--- start of DATASET RECORDS ---
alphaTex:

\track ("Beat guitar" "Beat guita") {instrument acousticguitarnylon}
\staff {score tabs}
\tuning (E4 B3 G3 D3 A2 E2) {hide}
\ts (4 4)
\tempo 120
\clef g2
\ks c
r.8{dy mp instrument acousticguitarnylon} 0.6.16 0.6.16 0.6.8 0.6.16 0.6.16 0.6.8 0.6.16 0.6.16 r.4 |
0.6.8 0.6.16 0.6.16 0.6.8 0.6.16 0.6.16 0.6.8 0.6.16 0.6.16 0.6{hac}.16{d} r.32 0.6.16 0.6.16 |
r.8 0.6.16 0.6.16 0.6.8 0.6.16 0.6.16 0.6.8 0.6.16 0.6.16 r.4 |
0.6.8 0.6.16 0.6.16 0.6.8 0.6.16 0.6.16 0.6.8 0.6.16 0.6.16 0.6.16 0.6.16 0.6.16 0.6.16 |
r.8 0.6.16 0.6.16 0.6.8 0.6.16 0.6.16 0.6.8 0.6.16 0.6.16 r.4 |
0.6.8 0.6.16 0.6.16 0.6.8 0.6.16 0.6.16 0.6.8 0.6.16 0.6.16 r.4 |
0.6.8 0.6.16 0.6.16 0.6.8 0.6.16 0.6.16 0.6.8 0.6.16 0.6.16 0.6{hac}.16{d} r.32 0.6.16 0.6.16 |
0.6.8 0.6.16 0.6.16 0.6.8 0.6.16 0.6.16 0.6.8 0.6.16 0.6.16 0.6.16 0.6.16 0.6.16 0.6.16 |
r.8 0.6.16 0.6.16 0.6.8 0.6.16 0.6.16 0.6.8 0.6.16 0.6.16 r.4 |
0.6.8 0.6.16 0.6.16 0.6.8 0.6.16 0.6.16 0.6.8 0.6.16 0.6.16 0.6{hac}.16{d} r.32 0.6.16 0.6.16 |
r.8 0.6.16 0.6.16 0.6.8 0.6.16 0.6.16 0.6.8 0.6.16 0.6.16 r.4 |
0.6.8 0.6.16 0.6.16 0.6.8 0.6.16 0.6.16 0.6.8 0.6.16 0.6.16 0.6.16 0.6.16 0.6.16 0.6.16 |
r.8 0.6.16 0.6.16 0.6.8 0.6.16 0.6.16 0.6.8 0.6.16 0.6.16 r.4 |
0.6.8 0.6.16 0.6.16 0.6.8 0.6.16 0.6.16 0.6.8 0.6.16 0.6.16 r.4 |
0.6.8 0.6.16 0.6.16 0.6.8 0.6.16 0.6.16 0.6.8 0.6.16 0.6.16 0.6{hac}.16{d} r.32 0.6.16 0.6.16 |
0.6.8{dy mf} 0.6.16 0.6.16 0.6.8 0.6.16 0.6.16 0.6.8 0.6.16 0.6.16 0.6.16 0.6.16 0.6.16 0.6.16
--- end of DATASET RECORDS ---
> TASK DETAILS
Copy out the listing above line for line, without changing any character.

> SOLUTION FOR THIS EXERCISE
alphaTex:

\track ("Beat guitar" "Beat guita") {instrument acousticguitarnylon}
\staff {score tabs}
\tuning (E4 B3 G3 D3 A2 E2) {hide}
\ts (4 4)
\tempo 120
\clef g2
\ks c
r.8{dy mp instrument acousticguitarnylon} 0.6.16 0.6.16 0.6.8 0.6.16 0.6.16 0.6.8 0.6.16 0.6.16 r.4 |
0.6.8 0.6.16 0.6.16 0.6.8 0.6.16 0.6.16 0.6.8 0.6.16 0.6.16 0.6{hac}.16{d} r.32 0.6.16 0.6.16 |
r.8 0.6.16 0.6.16 0.6.8 0.6.16 0.6.16 0.6.8 0.6.16 0.6.16 r.4 |
0.6.8 0.6.16 0.6.16 0.6.8 0.6.16 0.6.16 0.6.8 0.6.16 0.6.16 0.6.16 0.6.16 0.6.16 0.6.16 |
r.8 0.6.16 0.6.16 0.6.8 0.6.16 0.6.16 0.6.8 0.6.16 0.6.16 r.4 |
0.6.8 0.6.16 0.6.16 0.6.8 0.6.16 0.6.16 0.6.8 0.6.16 0.6.16 r.4 |
0.6.8 0.6.16 0.6.16 0.6.8 0.6.16 0.6.16 0.6.8 0.6.16 0.6.16 0.6{hac}.16{d} r.32 0.6.16 0.6.16 |
0.6.8 0.6.16 0.6.16 0.6.8 0.6.16 0.6.16 0.6.8 0.6.16 0.6.16 0.6.16 0.6.16 0.6.16 0.6.16 |
r.8 0.6.16 0.6.16 0.6.8 0.6.16 0.6.16 0.6.8 0.6.16 0.6.16 r.4 |
0.6.8 0.6.16 0.6.16 0.6.8 0.6.16 0.6.16 0.6.8 0.6.16 0.6.16 0.6{hac}.16{d} r.32 0.6.16 0.6.16 |
r.8 0.6.16 0.6.16 0.6.8 0.6.16 0.6.16 0.6.8 0.6.16 0.6.16 r.4 |
0.6.8 0.6.16 0.6.16 0.6.8 0.6.16 0.6.16 0.6.8 0.6.16 0.6.16 0.6.16 0.6.16 0.6.16 0.6.16 |
r.8 0.6.16 0.6.16 0.6.8 0.6.16 0.6.16 0.6.8 0.6.16 0.6.16 r.4 |
0.6.8 0.6.16 0.6.16 0.6.8 0.6.16 0.6.16 0.6.8 0.6.16 0.6.16 r.4 |
0.6.8 0.6.16 0.6.16 0.6.8 0.6.16 0.6.16 0.6.8 0.6.16 0.6.16 0.6{hac}.16{d} r.32 0.6.16 0.6.16 |
0.6.8{dy mf} 0.6.16 0.6.16 0.6.8 0.6.16 0.6.16 0.6.8 0.6.16 0.6.16 0.6.16 0.6.16 0.6.16 0.6.16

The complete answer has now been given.